[SOURCE DOCUMENT — start]

All of these foreign volunteers were eager to teach Kurds their skills and the Kurds were quick to learn and absorb these skills. Many Kurds speak some English and the volunteers are willing to learn as much Kurdish as they can. Some of the older veterans who volunteer were persuaded to spend most of their time training or advising. Some of these volunteers had served that function in Iraq and Afghanistan when they were still in the military. By late 2015 these new rules and how they worked had spread to Internet locations where potential volunteers go to find out how to help. This makes the process of volunteering less chaotic and more useful for all concerned.
One thing the volunteers had to learn was the unique position the Kurds occupy in Iraq and the Middle East. Since 2003 nearly all the violence you heard about in Iraq was in Sunni Arab areas of central Iraq and the Shia areas where the Sunni Islamic terrorists would make so many of their bombing attacks against civilians of all sorts (pilgrims, women, children) as long as they were Shia. Meanwhile the Kurdish north has always been so peaceful that Western journalists, and just about anyone else, could move about freely, without fear of attack. How could this be?

[SOURCE DOCUMENT — finish]
[STUDY MATERIAL — start]

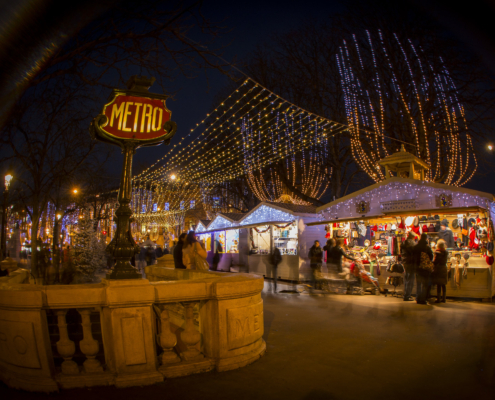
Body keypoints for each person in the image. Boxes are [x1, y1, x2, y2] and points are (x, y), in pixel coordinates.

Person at [413, 233, 434, 305]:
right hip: (425, 268)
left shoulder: (416, 247)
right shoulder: (427, 247)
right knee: (425, 284)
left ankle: (418, 298)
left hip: (417, 267)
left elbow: (413, 257)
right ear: (426, 238)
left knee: (418, 284)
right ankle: (423, 299)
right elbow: (431, 257)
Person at [432, 239, 449, 303]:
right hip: (444, 268)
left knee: (439, 285)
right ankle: (444, 298)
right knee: (443, 285)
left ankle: (438, 298)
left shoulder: (437, 253)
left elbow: (435, 262)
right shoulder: (446, 252)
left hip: (438, 269)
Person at [401, 231, 416, 301]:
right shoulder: (412, 243)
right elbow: (414, 252)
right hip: (410, 262)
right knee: (410, 280)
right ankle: (407, 295)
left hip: (405, 262)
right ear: (413, 237)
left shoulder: (404, 242)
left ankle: (405, 294)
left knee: (406, 279)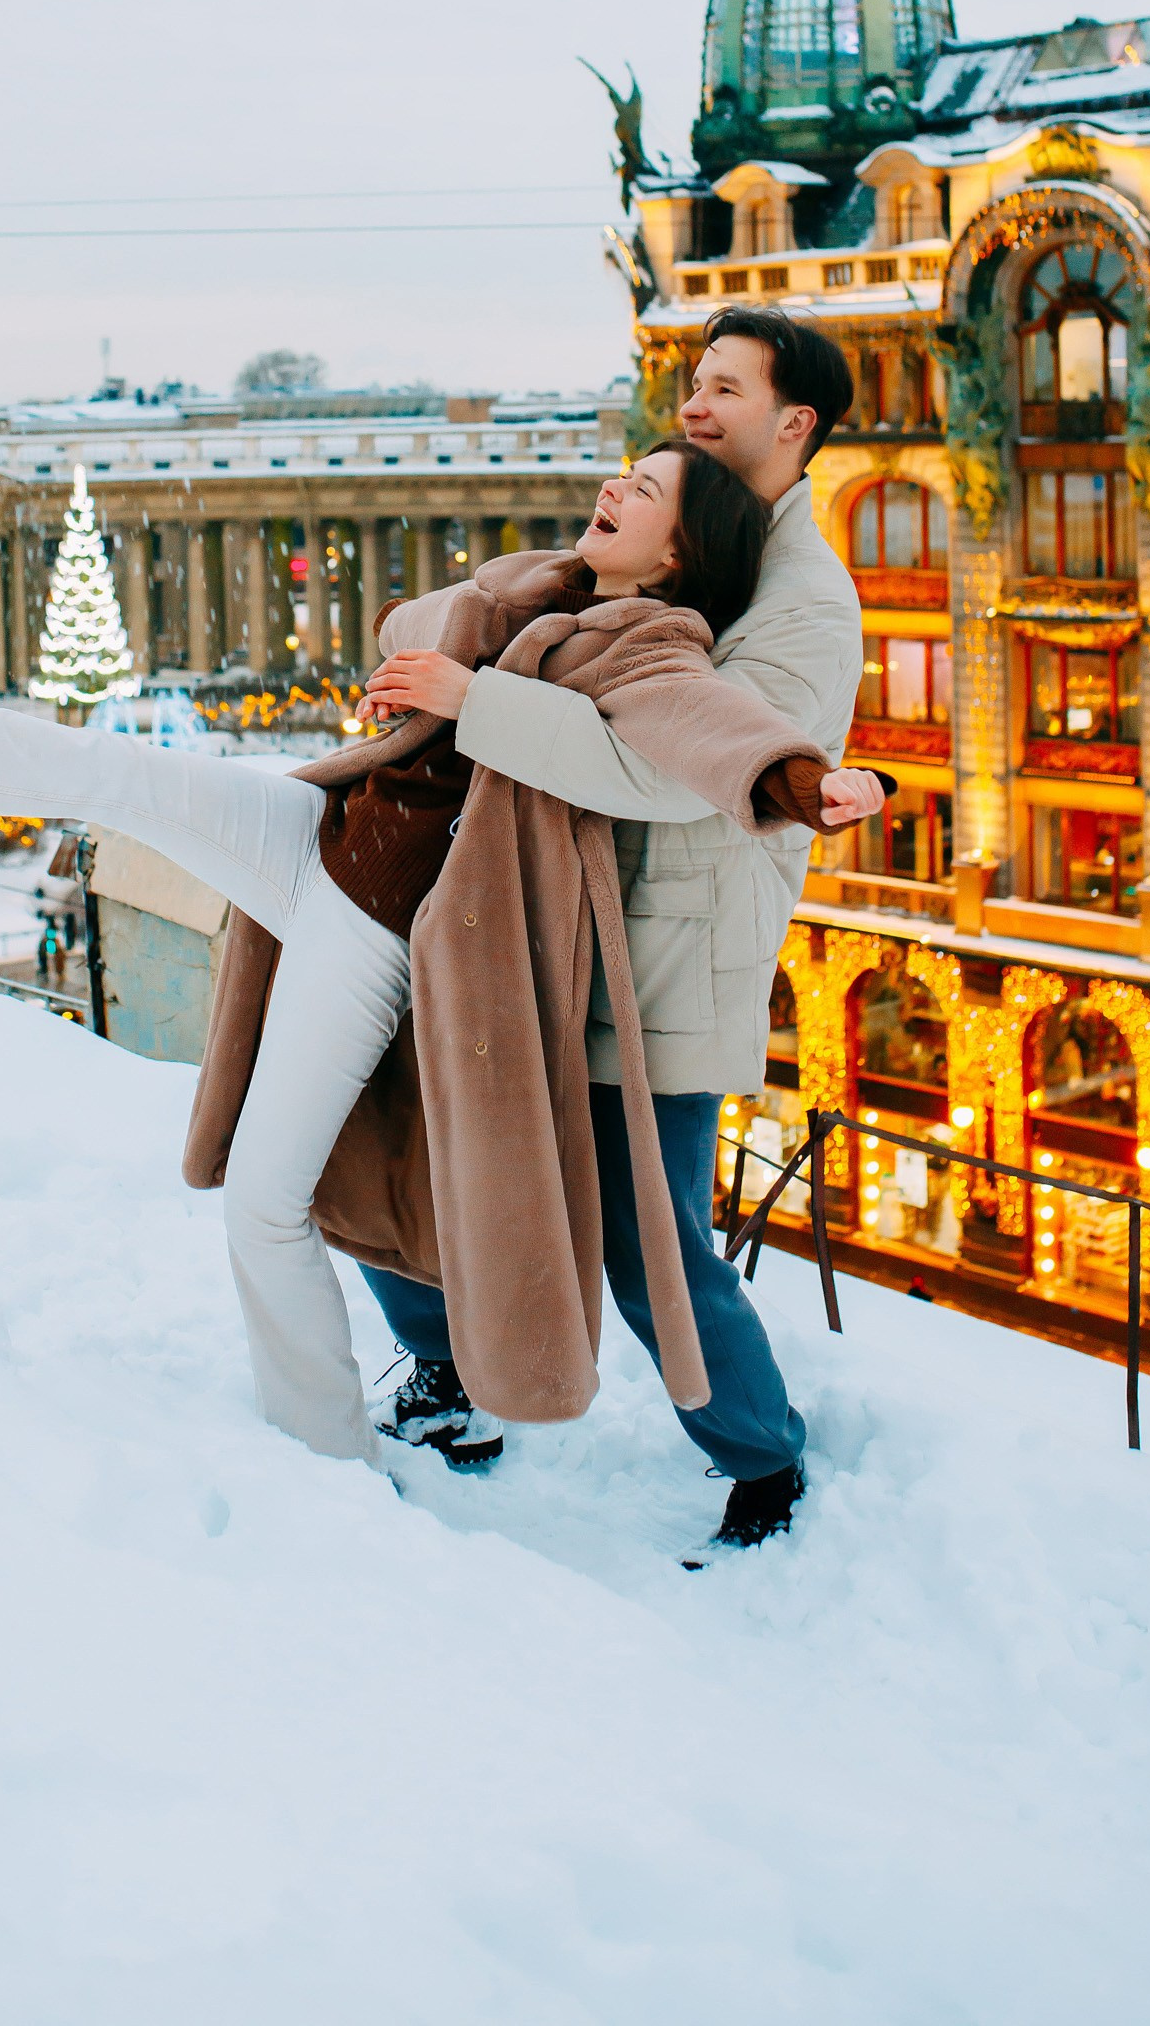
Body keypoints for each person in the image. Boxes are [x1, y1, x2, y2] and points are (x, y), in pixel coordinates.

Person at [0, 431, 880, 1476]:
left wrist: (797, 781)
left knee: (266, 1205)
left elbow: (702, 724)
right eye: (620, 470)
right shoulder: (552, 585)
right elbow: (406, 622)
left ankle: (325, 1457)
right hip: (326, 841)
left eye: (641, 492)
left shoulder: (647, 637)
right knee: (109, 772)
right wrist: (443, 650)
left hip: (378, 931)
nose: (609, 487)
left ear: (679, 554)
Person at [356, 307, 862, 1547]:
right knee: (433, 1169)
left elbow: (671, 772)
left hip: (664, 957)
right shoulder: (666, 534)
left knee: (650, 1246)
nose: (691, 406)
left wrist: (474, 702)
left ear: (792, 423)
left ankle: (762, 1462)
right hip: (543, 930)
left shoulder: (801, 600)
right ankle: (451, 1376)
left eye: (724, 390)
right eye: (692, 385)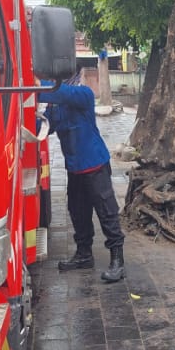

[STUDY MATERIAL — finish]

EXERCISES TO COMPLETE:
• A. From the passage about foreign volunteers among the Kurds, extract everything from "All of these" up to and including "for all concerned.".
• B. In the passage about foreign volunteers among the Kurds, which kinds of civilians are named in parentheses?
• C. Give a two-sentence summary of the passage about foreign volunteers among the Kurds.
These stored entries come from a separate source.

RESPONSES:
• A.
All of these foreign volunteers were eager to teach Kurds their skills and the Kurds were quick to learn and absorb these skills. Many Kurds speak some English and the volunteers are willing to learn as much Kurdish as they can. Some of the older veterans who volunteer were persuaded to spend most of their time training or advising. Some of these volunteers had served that function in Iraq and Afghanistan when they were still in the military. By late 2015 these new rules and how they worked had spread to Internet locations where potential volunteers go to find out how to help. This makes the process of volunteering less chaotic and more useful for all concerned.

• B. pilgrims, women, children

• C. Foreign volunteers were eager to teach the Kurds their skills, some older veterans focused on training or advising, and by late 2015 the new rules had spread online, making volunteering less chaotic and more useful. The volunteers also had to learn the Kurds' unique position: since 2003 nearly all the violence in Iraq was in Sunni Arab and Shia areas, while the Kurdish north has always been peaceful enough for people to move about freely.